Remember beehive hairdos? Remember bridge mix? We love it here at BoomerCafé when baby boomers write about their childhood memories, and Erin O’Brien remembers a lot. She lives these days in Redondo Beach, California, but grew up in another Los Angeles suburb — in the home town of the Beach Boys, Butch Patrick (who became better known as Eddie Munster), and Norma Jean Baker, the child who turned into Marilyn Monroe. But Erin’s world back then was smaller than that, small enough that a big memory even today is Bridge Night.
The carpet was vacuumed, the furniture polished, the coffee pot was “percolating,” and my mom’s hair was in a beehive.
It was my mom’s turn to host the ladies from the YWCA for a night of bridge. The front room resembled a little classroom with our dining room chairs behind the card table and TV trays, each topped with tally sheets and tiny pencils. New decks of cards, still in their boxes, were set out next. A “company’s coming” glass dish placed on the coffee table, each end table, and the color TV contained a chocolate and nut confection called “bridge mix,” or tiny pastel mint pillows that melted on your tongue.
Now Bridge Night was good, and also, Bridge Night was bad. Dinner was early, which was good, but we three — my sister, brother, and me — were banished to our bedrooms for the duration. This was bad. However, our parting gift was a special delivery from my mom, our own samples of the bridge mix and pastel mints on special paper plates just for the occasion. This was good.
The rules were simple: stay in your room and play quietly. How I longed to see what was beyond the hallway door in the land of grown-ups, who played cards and drank coffee and ate their fill of bridge mix and mints.
My brother’s bedroom was on the opposite end of the house, but my sister’s and mine was at the front of the house, with one of the windows at a right angle to the front door. At seven o’clock the doorbell began to ring regularly, and I curiously and gently pulled up the shade, ever so slightly, so my sister and I could get a glimpse of my mother’s guests. The porch light was on, and I could see my mother with her red lipstick as she opened the front door to greet each arrival.
Our paper plates were empty and the night was young, so I decided to be proactive.

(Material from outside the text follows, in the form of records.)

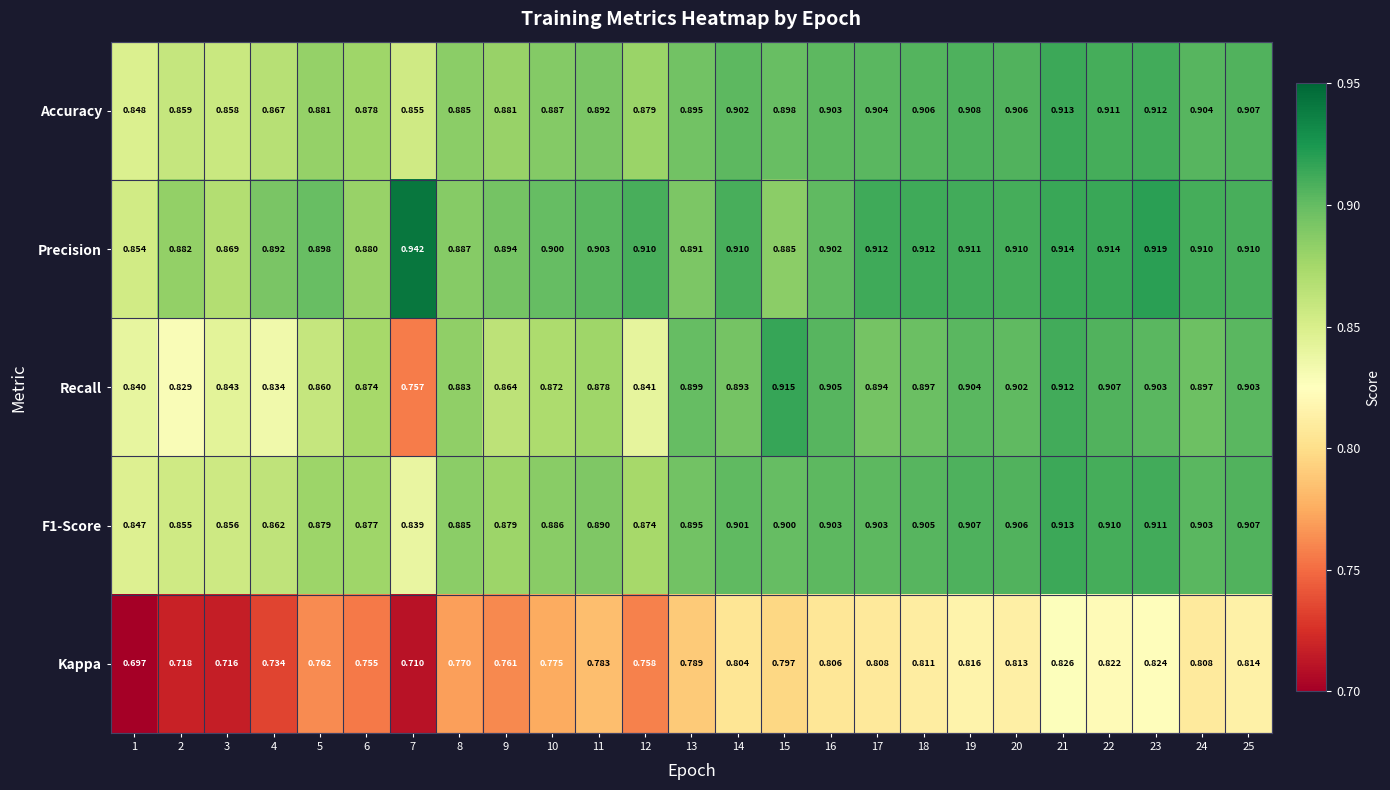

At which category does the chart reach its peak across all series?

7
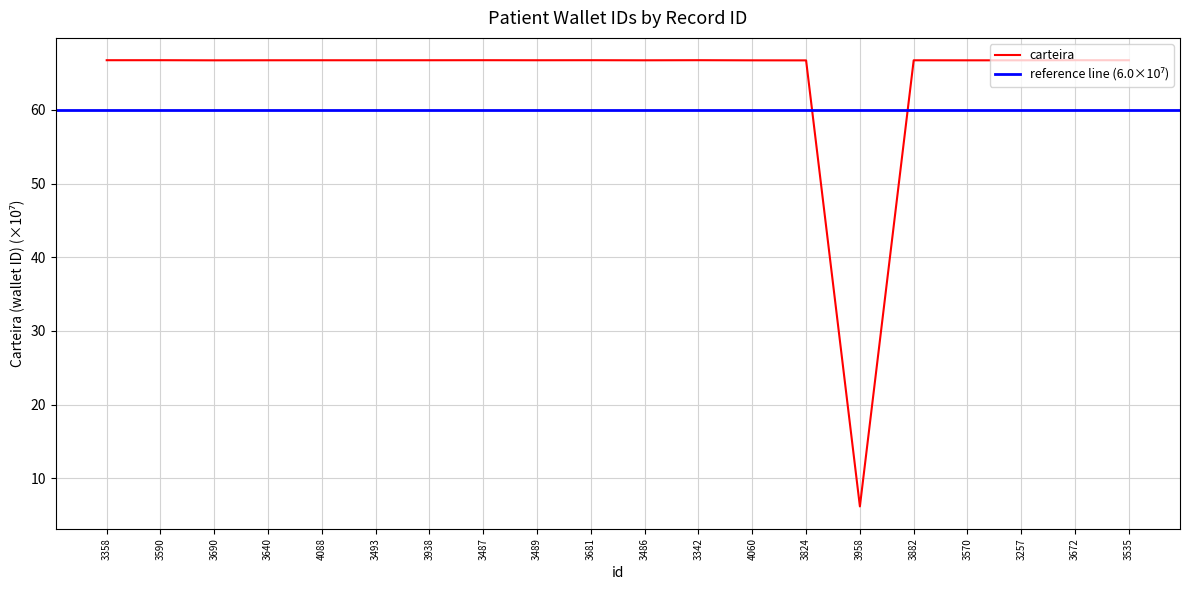

Read the value at 3672.

66.7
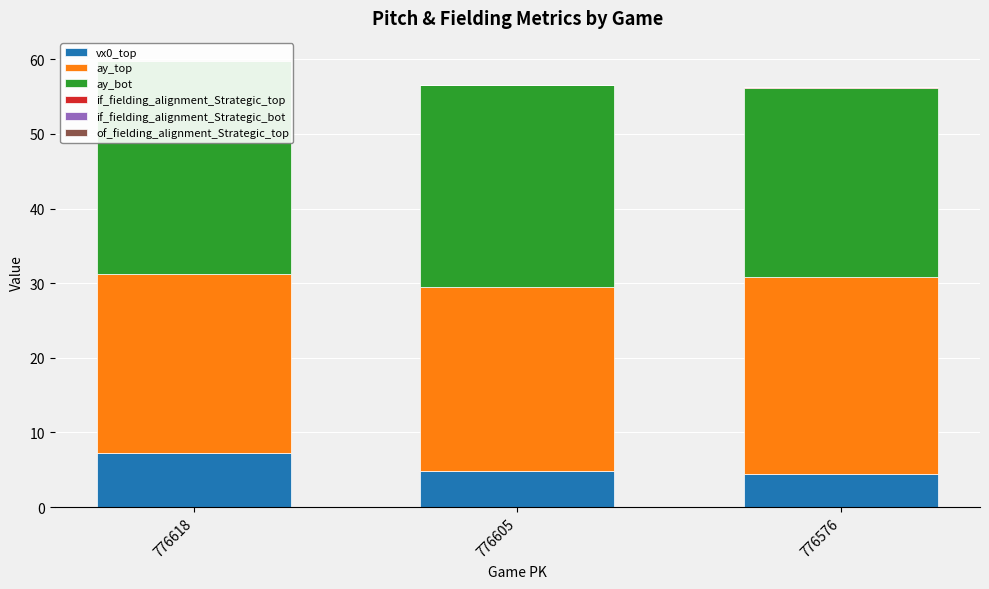

Reading left to right, transcribe all the data shown in this chart.

vx0_top: 7.2	4.8	4.4
ay_top: 24.0	24.7	26.4
ay_bot: 28.5	27.0	25.3
if_fielding_alignment_Strategic_top: 0.0	0.0	0.2
if_fielding_alignment_Strategic_bot: 0.0	0.0	0.0
of_fielding_alignment_Strategic_top: 0.1	0.0	0.0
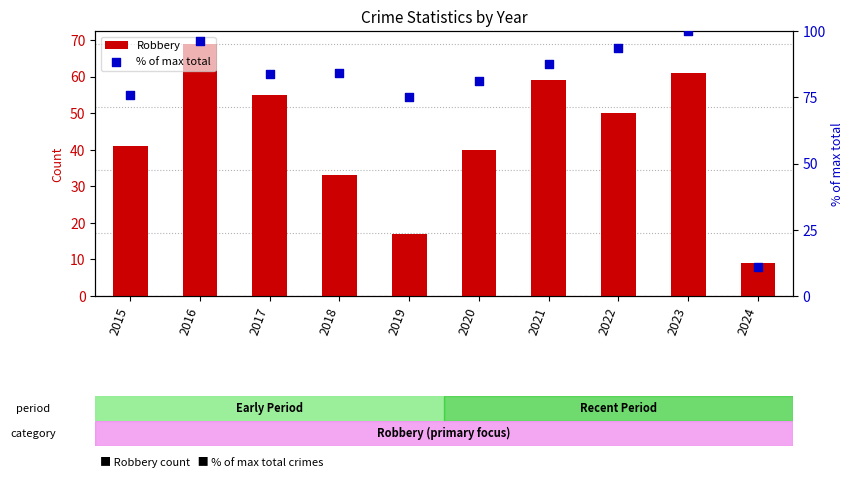

At how many categories does at least one series exceed 17?

9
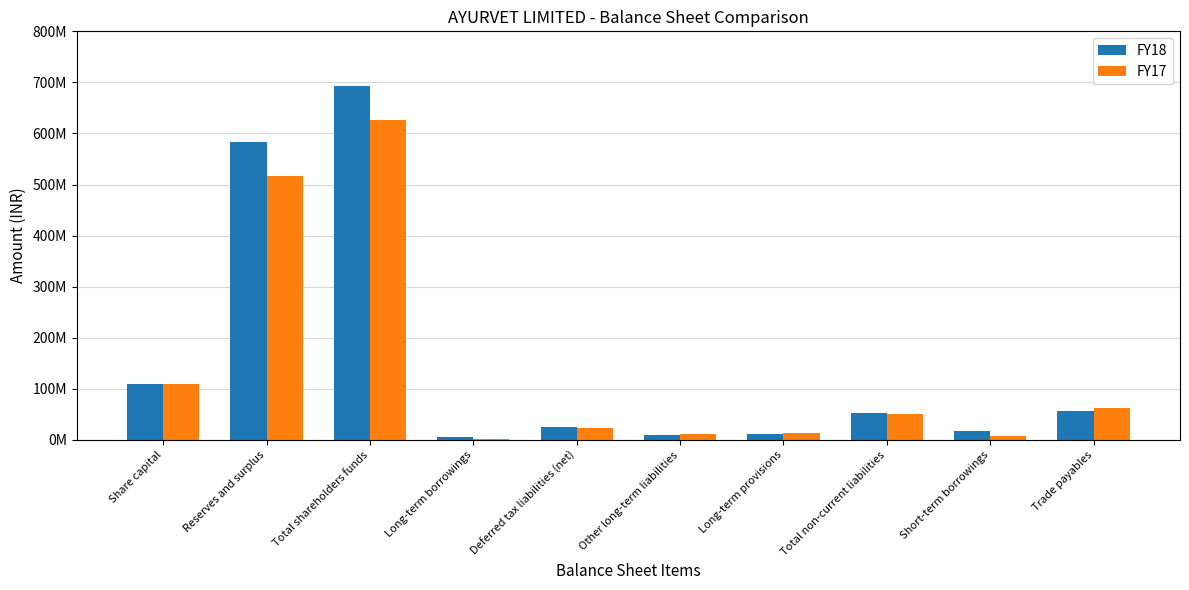

The value of FY18 at Share capital is 110300000. True or false?

True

I raised the window shade completely, and began to greet the guests myself, with my sister beside me. “Hi. Would you ask my mom if we could have some more bridge mix?” I even held a paper sign to that effect. The women in their beehives and red lipstick looked a bit surprised to find two little faces in the window. So did my mother when she opened the front door and our eyes met.
A few minutes later my mom opened the door of our prison cell, bringing more rations, with the explicit warning to pull down the window shade and not to interrupt Bridge Night again.
We colored in our coloring books and ate our bridge mix and mints, but pretty soon my sister was asleep. I could hear Bridge Night beyond my bedroom, and while I knew I was not allowed to open the hallway door, I had to tell my mom something. I tiptoed down the dark hallway in my nightgown and slowly unscrewed the doorknob, as light poured in, along with grown-up conversation and laughter. I continued on tiptoe until I was beside my mother at the card table, with her hand of cards.
“Mommy,” I whispered, “I don’t feel good,” as a torrent of my stomach contents — bridge mix and pastel mints — showered the freshly vacuumed carpet in front of the ladies in their beehives and red lipstick. My mom quickly ushered me out of the room. I was too miserable to be embarrassed. But I took comfort in knowing I’d be excused for interrupting Bridge Night.